Visualizing the tSNE data space
The Graph Window
When the tSNE calculation on a sample is complete, new tSNE parameters will become available within the drop down parameter list of the graph window. The tSNE parameters can be used in any graphic, gating, or other analysis, as can any of the original sample parameters. A gate created on the tSNE parameters should only be done as a subset of the original gate used to create the parameters. If you move any gates that change the events in that gate, the tSNE parameters will NOT be automatically recomputed.
IMPORTANT NOTE: the tSNE platform only assigns values for the created parameters for the events used in the calculation. All other events in the sample are assigned values of zero. Thus, one can display the tSNE parameters for other (e.g., parent) gates in the sample, but many events will be located at the bottom.
To visualize data using the tSNE parameters:
- Double click on the gated population used to calculate tSNE (in the example provided, this is a Downsample Gate containing 10,000 events). This will open a graph window.
- Select tSNE 2/2 (X-axis) vs tSNE 1/2 (Y-axis) to view the reduced data space in the same orientation as the Create tSNE Parameters window displayed during the calculation.
- The default plot type is (depending on your preferences) Pseudocolor. Changing the display to a Contour Plot will reveal a content-like structure with peaks and valleys representing different densities of events at the plot location.

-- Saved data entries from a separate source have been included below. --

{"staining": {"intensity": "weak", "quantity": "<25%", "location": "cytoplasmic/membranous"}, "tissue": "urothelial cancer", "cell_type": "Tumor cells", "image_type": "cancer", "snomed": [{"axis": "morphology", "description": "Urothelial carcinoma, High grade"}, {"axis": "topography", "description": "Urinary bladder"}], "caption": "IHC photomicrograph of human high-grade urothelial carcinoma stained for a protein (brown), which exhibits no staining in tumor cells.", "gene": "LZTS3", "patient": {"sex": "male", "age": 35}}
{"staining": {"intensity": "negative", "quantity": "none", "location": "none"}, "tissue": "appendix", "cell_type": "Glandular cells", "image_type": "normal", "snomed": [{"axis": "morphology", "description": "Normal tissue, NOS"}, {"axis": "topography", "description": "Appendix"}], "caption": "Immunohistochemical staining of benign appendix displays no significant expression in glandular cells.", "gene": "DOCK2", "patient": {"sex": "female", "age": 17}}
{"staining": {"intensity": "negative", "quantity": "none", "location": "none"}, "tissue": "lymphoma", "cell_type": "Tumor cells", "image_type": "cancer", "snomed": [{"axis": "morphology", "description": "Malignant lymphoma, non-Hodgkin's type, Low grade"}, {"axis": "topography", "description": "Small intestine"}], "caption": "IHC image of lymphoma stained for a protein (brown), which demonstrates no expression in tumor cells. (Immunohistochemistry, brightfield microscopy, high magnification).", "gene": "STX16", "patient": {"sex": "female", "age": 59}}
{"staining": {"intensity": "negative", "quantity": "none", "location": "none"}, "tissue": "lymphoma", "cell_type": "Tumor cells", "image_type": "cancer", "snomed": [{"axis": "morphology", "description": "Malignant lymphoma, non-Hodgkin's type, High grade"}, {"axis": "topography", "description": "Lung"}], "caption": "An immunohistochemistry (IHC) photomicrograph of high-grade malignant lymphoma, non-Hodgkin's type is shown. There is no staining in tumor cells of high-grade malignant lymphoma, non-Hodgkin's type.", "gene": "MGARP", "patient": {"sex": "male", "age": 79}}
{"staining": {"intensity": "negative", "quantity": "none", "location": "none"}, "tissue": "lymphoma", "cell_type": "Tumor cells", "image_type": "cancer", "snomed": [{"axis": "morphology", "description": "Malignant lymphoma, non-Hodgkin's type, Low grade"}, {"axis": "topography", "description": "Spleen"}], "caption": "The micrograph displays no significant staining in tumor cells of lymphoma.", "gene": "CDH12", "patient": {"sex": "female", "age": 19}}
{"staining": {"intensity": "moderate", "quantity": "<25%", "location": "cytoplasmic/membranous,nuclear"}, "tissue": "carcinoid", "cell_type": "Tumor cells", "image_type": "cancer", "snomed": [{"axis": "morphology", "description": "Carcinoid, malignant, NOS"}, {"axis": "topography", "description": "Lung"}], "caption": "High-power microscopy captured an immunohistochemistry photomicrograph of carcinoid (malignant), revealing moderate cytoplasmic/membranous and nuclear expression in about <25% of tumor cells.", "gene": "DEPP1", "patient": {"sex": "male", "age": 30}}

- A particularly useful plot type for exploring tSNE visualizations is the polychromatic plot. The polychromatic plot plot colors events in a plot based on the intensity of a selected parameter, or parameters. Up to three parameters can be used to create a spectrum of their interaction on any other parameters, including the tSNE parameters. Among the scaling options, ‘clustered’ is useful for tSNE plots as this choice will varying the coloring based on the detection of distinct clusters within the data, making these clusters stand out. In the figure below a polychromatic plot is shown on the right along with the parameter selection and color scaling pop-up menu. Note that the color triangle maps the intensity of the plotted events. In the ploychomatic plot the separation between CD4+ and CD8+ T-cells is defined by the blue and green coloring, while HLA-DR+ cells are colored red. Cells that are positive for multiple parameters color darker.
- Regardless of the plot type, gates can be drawn and subsets of events isolated based on their position within the reduced tSNE data space.
The Layout Editor
Overlays of gated populations with known phenotypes can be displayed in the dimensional reduced tSNE space using the Layout Editor, creating a graph similar to the overlay created within the Create tSNE Parameters window during calculation. In the example below, we have taken the original Downsample Gate and overlaid CD3-DR+ (red) CD3+CD4+ (green) and CD3+CD8+ (red) gated subsets. Note the distinct separation of markers in different regions of the continent structure, and the resemblance to the polychromatic plot.
Overlays representing the variation in expression of a marker can be created in the Layout Editor. Start by constructing a series of range gates on a single marker histogram profile, then overlying those populations and modifying the plot colors to illustrate graded expression pattern across the tSNE continent.